Staff Specialist IT
Full Job Description
Site Reliability Engineer - High Performance Computing (HPC)
Infineon is seeking a highly skilled and motivated Site Reliability Engineer (SRE) to join our High Performance Computing (HPC) team in Bengaluru. In this role, you will be instrumental in ensuring the reliability, performance, and scalability of our critical HPC systems and infrastructure. You will collaborate closely with engineering, infrastructure, and operations teams to design, implement, and manage systems that support compute-intensive workloads, driving cutting-edge research, simulations, and data processing.
This position offers a unique opportunity to combine software engineering expertise with system administration skills. You will focus on continuously improving the reliability and performance of HPC environments, reducing operational toil, and responding effectively to incidents. If you thrive in high-performance, mission-critical environments and want to make a significant impact, this role is for you.
Key Responsibilities:
System Reliability and Performance
- Ensure the reliability, availability, and performance of High Performance Computing systems.
- Identify and mitigate bottlenecks within HPC clusters, interconnects, and storage systems.
- Proactively develop and implement advanced monitoring and alerting systems to anticipate and minimize downtime.
Automation and Infrastructure as Code (IaC)
- Automate system deployment, configuration, and maintenance processes for HPC clusters.
- Implement and manage Infrastructure as Code (IaC) using tools like Terraform, Ansible, or similar technologies.
- Develop self-healing and automated recovery mechanisms to reduce manual intervention.
Incident Management and Troubleshooting
- Respond to HPC system incidents, conduct thorough root cause analysis, and implement effective preventive measures.
- Create and maintain comprehensive runbooks and playbooks for efficiently handling predictable issues.
System and Software Optimization
- Collaborate with engineering teams to optimize workloads, schedulers (e.g., LSF), and resource allocations for maximum efficiency.
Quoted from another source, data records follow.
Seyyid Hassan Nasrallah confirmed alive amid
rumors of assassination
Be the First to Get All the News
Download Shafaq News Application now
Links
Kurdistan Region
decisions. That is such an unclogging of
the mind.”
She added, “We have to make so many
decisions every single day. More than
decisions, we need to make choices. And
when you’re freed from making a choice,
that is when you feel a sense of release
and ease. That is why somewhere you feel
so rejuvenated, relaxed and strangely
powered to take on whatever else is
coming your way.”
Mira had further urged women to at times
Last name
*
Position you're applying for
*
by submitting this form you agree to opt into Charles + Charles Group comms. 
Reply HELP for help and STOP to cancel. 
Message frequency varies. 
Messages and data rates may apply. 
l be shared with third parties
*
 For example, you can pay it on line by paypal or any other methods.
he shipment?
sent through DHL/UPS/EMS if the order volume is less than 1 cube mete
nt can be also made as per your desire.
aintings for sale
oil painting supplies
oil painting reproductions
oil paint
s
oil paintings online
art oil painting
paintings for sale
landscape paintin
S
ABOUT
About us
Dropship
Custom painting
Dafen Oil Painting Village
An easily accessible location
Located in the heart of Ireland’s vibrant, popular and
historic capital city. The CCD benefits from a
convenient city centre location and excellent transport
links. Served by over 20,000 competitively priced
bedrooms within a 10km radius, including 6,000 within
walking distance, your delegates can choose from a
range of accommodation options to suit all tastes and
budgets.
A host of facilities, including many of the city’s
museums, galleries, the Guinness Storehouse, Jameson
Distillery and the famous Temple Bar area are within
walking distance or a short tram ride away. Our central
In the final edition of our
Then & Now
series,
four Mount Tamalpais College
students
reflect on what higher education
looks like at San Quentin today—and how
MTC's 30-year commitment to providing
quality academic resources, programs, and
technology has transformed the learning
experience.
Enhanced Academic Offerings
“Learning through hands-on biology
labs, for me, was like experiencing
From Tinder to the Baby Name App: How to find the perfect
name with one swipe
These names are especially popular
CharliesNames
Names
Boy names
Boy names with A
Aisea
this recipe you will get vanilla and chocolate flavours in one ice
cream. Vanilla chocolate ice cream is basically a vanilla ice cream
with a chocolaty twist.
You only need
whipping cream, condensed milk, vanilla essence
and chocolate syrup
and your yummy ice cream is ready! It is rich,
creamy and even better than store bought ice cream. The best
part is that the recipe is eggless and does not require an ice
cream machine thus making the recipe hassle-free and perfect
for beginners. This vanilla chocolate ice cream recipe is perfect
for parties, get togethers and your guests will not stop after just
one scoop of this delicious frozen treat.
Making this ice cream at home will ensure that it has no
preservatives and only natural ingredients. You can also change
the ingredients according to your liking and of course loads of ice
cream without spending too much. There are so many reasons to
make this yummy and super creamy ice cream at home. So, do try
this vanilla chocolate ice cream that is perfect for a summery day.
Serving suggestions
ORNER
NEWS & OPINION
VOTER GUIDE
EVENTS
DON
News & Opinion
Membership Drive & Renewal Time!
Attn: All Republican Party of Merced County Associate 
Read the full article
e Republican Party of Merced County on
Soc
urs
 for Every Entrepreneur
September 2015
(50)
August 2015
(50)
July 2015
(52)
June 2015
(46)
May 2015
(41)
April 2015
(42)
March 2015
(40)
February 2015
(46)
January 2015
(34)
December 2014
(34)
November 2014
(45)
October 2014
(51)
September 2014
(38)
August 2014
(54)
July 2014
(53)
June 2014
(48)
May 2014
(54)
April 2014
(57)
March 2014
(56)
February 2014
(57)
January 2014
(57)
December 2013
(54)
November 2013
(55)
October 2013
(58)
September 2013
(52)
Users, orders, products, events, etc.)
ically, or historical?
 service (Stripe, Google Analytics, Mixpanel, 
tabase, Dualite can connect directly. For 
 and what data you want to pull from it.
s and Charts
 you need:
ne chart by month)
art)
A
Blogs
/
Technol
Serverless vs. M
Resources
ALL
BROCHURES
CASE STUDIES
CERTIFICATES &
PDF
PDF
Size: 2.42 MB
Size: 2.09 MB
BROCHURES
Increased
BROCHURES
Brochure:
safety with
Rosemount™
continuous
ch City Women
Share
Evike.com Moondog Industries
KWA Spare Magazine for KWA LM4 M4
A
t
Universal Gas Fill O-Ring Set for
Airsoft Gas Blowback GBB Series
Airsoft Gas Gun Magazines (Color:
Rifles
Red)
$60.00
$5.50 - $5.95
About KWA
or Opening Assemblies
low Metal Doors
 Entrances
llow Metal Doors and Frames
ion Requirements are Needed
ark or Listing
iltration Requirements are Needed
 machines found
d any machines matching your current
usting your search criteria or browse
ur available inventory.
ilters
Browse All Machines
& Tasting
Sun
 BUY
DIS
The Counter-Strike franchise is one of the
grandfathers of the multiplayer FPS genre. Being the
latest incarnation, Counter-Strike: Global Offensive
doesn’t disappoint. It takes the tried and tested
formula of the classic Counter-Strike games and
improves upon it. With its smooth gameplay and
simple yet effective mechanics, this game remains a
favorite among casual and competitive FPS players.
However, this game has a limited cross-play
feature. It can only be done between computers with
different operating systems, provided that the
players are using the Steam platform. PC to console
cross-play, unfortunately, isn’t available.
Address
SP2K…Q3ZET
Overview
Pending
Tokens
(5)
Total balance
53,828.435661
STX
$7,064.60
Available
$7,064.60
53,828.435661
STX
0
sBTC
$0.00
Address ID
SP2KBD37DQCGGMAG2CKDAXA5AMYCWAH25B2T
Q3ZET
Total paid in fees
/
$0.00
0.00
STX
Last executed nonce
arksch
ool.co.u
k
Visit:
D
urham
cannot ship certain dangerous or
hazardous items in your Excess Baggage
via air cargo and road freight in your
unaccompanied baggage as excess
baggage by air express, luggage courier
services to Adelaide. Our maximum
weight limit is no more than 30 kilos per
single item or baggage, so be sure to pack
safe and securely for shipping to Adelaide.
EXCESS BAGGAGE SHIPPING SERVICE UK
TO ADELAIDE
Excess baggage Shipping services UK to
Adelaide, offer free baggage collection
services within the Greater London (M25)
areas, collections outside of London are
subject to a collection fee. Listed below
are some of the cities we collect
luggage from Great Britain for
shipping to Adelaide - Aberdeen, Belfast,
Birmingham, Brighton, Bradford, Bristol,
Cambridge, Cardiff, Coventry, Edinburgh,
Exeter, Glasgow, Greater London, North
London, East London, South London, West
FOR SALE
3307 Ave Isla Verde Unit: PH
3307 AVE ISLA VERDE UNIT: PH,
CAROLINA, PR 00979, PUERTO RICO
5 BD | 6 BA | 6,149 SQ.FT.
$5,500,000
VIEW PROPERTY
- Test, benchmark, and optimize hardware and software configurations in partnership with vendors.
Collaboration and Communication
- Serve as a key liaison between software development and operations teams to ensure seamless deployment of HPC workloads.
- Provide essential training, documentation, and guidance to users and stakeholders.
Research and Continuous Improvement
- Stay abreast of the latest HPC technologies and trends, including GPUs, accelerators, and interconnects like InfiniBand.
- Propose and implement innovative solutions to enhance the efficiency and scalability of HPC environments.
Candidate Profile:
The ideal candidate will possess:
- A Bachelor's or Master's degree in Computer Science, Engineering, or a related technical field. Equivalent practical experience will also be considered.
- Proven experience in managing and optimizing HPC clusters and associated resources (compute nodes, storage, and interconnects).
- Expertise with workload managers and job schedulers, such as LSF.
- Strong programming or scripting skills in languages like Python, Bash, or Go.
- Proficiency in Linux system administration (RHEL, CentOS, Ubuntu) and networking fundamentals.
- Familiarity with containerization technologies like Docker and Kubernetes, particularly in HPC contexts.
- Experience with monitoring tools (e.g., Prometheus, Grafana, Nagios) and log management tools (e.g., ELK stack).
- Excellent problem-solving abilities with a keen eye for detail.
- Strong communication and teamwork skills, enabling effective collaboration across multi-disciplinary teams.
- The ability to prioritize tasks effectively in a dynamic and fast-paced environment.
- A solid understanding of DevOps principles and practices, including CI/CD pipelines.
- Knowledge of security principles and best practices relevant to HPC environments.
- Relevant certifications such as RHCE are a plus.